GIVEN PASSAGE.
■ ■ ■ ■ ■ ■ ■
In [1]:
import torch
import torch.nn as nn

## Equivariant Graph Neural Network
We have a graph $G = (V, E)$ with nodes $v_i \in V$ with $N$ number of nodes and edges $e_{ij} \in E$, each node has a feature vector $h_i \in \mathbb{R}^k$ and an n-dimensional coordinate vector $x_i \in \mathbb{R}^n$.

We would like to preserve equivariance to rotations, translations and permutations.


### Equivariant Graph Convolutional Layer (EGCL)
- **Input**: node embeddings **$ h^l = \{ h^l_0, ..., h^l_{N - 1}\} $**, edge information: **$E$**, coordinate embeddings **$x^l = \{ x^l_0, ..., x^l_{N - 1} \}$**

$$
    \{ H^l, E, X^l \}
$$

- **Output**: a transformation on the node embeddings and the coordinate embeddings

$$
    h^{l+1}, x^{l+1} = EGCL[h^l, x^l, E]
$$

The equations that define this layer are the following:
$$
    m_{ij} = \phi_e(h^l_i, h^l_j, || x^l_i - x^l_j ||^2, a_{ij})
■ ■ ■ ■ ■ ■ ■
INFORMATION PROVIDED.
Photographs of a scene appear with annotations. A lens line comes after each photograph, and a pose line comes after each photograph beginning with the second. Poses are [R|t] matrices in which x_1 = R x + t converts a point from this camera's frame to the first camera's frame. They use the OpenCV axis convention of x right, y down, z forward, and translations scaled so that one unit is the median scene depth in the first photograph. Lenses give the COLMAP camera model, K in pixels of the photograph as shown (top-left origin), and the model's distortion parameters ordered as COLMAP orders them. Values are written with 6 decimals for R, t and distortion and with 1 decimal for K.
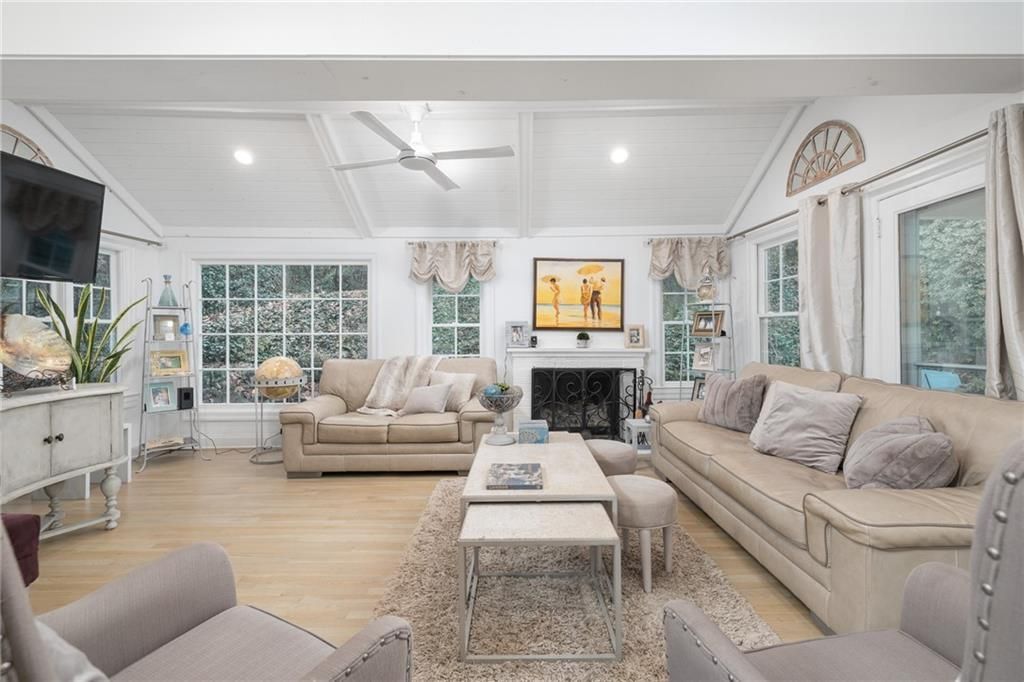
lens RADIAL K [[436.2, 0, 514.1], [0, 436.2, 332.3], [0, 0, 1]] dist [-0.000575, -0.000050]
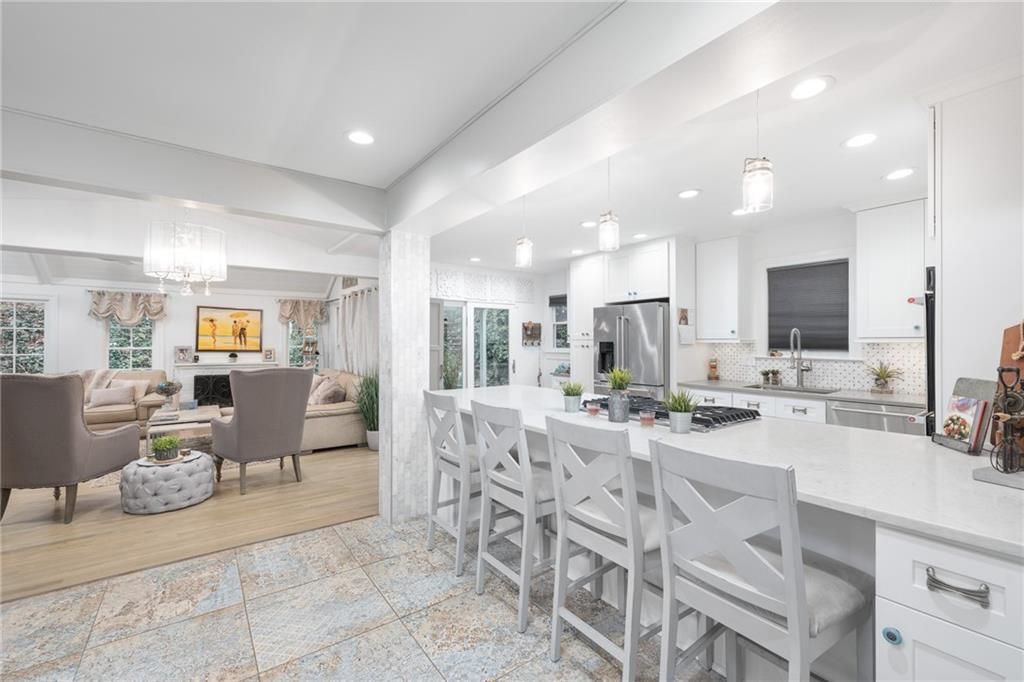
■ ■ ■ ■ ■ ■ ■
TRY IT.
Can you retype the equivariant graph neural network passage word for word, starting at "## Equivariant Graph Neural" and ending at "translations and permutations."? Rely on the passage about equivariant graph neural networks alone, not the data.

ANSWER BOX.
## Equivariant Graph Neural Network
We have a graph $G = (V, E)$ with nodes $v_i \in V$ with $N$ number of nodes and edges $e_{ij} \in E$, each node has a feature vector $h_i \in \mathbb{R}^k$ and an n-dimensional coordinate vector $x_i \in \mathbb{R}^n$.

We would like to preserve equivariance to rotations, translations and permutations.